Return all of the entries, keeping every word and mark as it is.
*** Block opens ***
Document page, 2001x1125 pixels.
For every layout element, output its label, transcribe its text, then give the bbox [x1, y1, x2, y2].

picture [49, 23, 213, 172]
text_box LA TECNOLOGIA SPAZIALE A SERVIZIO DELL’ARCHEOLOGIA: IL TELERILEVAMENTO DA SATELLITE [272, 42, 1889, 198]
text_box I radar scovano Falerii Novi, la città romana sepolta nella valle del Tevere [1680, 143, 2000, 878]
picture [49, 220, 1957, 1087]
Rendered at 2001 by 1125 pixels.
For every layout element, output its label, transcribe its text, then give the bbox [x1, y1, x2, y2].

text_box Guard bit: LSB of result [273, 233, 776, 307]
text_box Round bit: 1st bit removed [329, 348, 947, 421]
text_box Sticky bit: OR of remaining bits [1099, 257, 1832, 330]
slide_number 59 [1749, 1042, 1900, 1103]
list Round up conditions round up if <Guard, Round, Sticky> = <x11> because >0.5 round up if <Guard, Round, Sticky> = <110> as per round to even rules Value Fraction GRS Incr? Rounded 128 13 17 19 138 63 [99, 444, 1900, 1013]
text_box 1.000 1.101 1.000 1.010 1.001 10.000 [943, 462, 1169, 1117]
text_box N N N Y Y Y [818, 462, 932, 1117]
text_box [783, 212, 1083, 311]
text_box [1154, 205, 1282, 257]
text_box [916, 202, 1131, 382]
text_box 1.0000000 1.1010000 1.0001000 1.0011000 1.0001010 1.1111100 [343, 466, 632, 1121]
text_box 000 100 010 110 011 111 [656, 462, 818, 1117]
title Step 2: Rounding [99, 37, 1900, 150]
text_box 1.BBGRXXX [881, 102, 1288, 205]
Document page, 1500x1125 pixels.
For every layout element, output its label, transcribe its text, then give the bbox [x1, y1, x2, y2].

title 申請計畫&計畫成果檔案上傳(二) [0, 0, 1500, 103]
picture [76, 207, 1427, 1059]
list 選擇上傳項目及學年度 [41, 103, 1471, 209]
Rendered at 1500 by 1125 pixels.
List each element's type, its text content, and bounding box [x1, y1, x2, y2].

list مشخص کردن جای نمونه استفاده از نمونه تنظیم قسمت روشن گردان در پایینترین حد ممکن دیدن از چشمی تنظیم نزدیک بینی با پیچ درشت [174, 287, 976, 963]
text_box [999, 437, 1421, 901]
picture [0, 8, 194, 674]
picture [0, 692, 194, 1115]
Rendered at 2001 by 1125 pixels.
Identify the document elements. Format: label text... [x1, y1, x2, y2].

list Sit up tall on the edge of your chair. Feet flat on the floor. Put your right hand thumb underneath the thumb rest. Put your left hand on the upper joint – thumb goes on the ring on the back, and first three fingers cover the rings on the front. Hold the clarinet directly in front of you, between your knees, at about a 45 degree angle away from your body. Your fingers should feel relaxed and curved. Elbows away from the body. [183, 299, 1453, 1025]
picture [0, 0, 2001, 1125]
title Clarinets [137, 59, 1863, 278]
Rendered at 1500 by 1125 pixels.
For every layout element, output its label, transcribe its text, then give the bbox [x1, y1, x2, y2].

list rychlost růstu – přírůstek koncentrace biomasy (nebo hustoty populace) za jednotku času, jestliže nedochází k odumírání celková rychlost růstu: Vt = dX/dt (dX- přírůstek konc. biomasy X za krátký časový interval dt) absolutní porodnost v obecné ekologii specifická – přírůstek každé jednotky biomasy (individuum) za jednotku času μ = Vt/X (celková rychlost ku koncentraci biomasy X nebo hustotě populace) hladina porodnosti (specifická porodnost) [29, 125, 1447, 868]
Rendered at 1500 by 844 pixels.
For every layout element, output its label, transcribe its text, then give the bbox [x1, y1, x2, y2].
*** Block closes ***
» **Task answer**:
Document page, 2001x1125 pixels.
For every layout element, output its label, transcribe its text, then give the bbox [x1, y1, x2, y2].

picture [49, 23, 213, 172]
text_box LA TECNOLOGIA SPAZIALE A SERVIZIO DELL’ARCHEOLOGIA: IL TELERILEVAMENTO DA SATELLITE [272, 42, 1889, 198]
text_box I radar scovano Falerii Novi, la città romana sepolta nella valle del Tevere [1680, 143, 2000, 878]
picture [49, 220, 1957, 1087]
Rendered at 2001 by 1125 pixels.
For every layout element, output its label, transcribe its text, then give the bbox [x1, y1, x2, y2].

text_box Guard bit: LSB of result [273, 233, 776, 307]
text_box Round bit: 1st bit removed [329, 348, 947, 421]
text_box Sticky bit: OR of remaining bits [1099, 257, 1832, 330]
slide_number 59 [1749, 1042, 1900, 1103]
list Round up conditions round up if <Guard, Round, Sticky> = <x11> because >0.5 round up if <Guard, Round, Sticky> = <110> as per round to even rules Value Fraction GRS Incr? Rounded 128 13 17 19 138 63 [99, 444, 1900, 1013]
text_box 1.000 1.101 1.000 1.010 1.001 10.000 [943, 462, 1169, 1117]
text_box N N N Y Y Y [818, 462, 932, 1117]
text_box [783, 212, 1083, 311]
text_box [1154, 205, 1282, 257]
text_box [916, 202, 1131, 382]
text_box 1.0000000 1.1010000 1.0001000 1.0011000 1.0001010 1.1111100 [343, 466, 632, 1121]
text_box 000 100 010 110 011 111 [656, 462, 818, 1117]
title Step 2: Rounding [99, 37, 1900, 150]
text_box 1.BBGRXXX [881, 102, 1288, 205]
Document page, 1500x1125 pixels.
For every layout element, output its label, transcribe its text, then give the bbox [x1, y1, x2, y2].

title 申請計畫&計畫成果檔案上傳(二) [0, 0, 1500, 103]
picture [76, 207, 1427, 1059]
list 選擇上傳項目及學年度 [41, 103, 1471, 209]
Rendered at 1500 by 1125 pixels.
List each element's type, its text content, and bounding box [x1, y1, x2, y2].

list مشخص کردن جای نمونه استفاده از نمونه تنظیم قسمت روشن گردان در پایینترین حد ممکن دیدن از چشمی تنظیم نزدیک بینی با پیچ درشت [174, 287, 976, 963]
text_box [999, 437, 1421, 901]
picture [0, 8, 194, 674]
picture [0, 692, 194, 1115]
Rendered at 2001 by 1125 pixels.
Identify the document elements. Format: label text... [x1, y1, x2, y2].

list Sit up tall on the edge of your chair. Feet flat on the floor. Put your right hand thumb underneath the thumb rest. Put your left hand on the upper joint – thumb goes on the ring on the back, and first three fingers cover the rings on the front. Hold the clarinet directly in front of you, between your knees, at about a 45 degree angle away from your body. Your fingers should feel relaxed and curved. Elbows away from the body. [183, 299, 1453, 1025]
picture [0, 0, 2001, 1125]
title Clarinets [137, 59, 1863, 278]
Rendered at 1500 by 1125 pixels.
For every layout element, output its label, transcribe its text, then give the bbox [x1, y1, x2, y2].

list rychlost růstu – přírůstek koncentrace biomasy (nebo hustoty populace) za jednotku času, jestliže nedochází k odumírání celková rychlost růstu: Vt = dX/dt (dX- přírůstek konc. biomasy X za krátký časový interval dt) absolutní porodnost v obecné ekologii specifická – přírůstek každé jednotky biomasy (individuum) za jednotku času μ = Vt/X (celková rychlost ku koncentraci biomasy X nebo hustotě populace) hladina porodnosti (specifická porodnost) [29, 125, 1447, 868]
Rendered at 1500 by 844 pixels.
For every layout element, output its label, transcribe its text, then give the bbox [x1, y1, x2, y2].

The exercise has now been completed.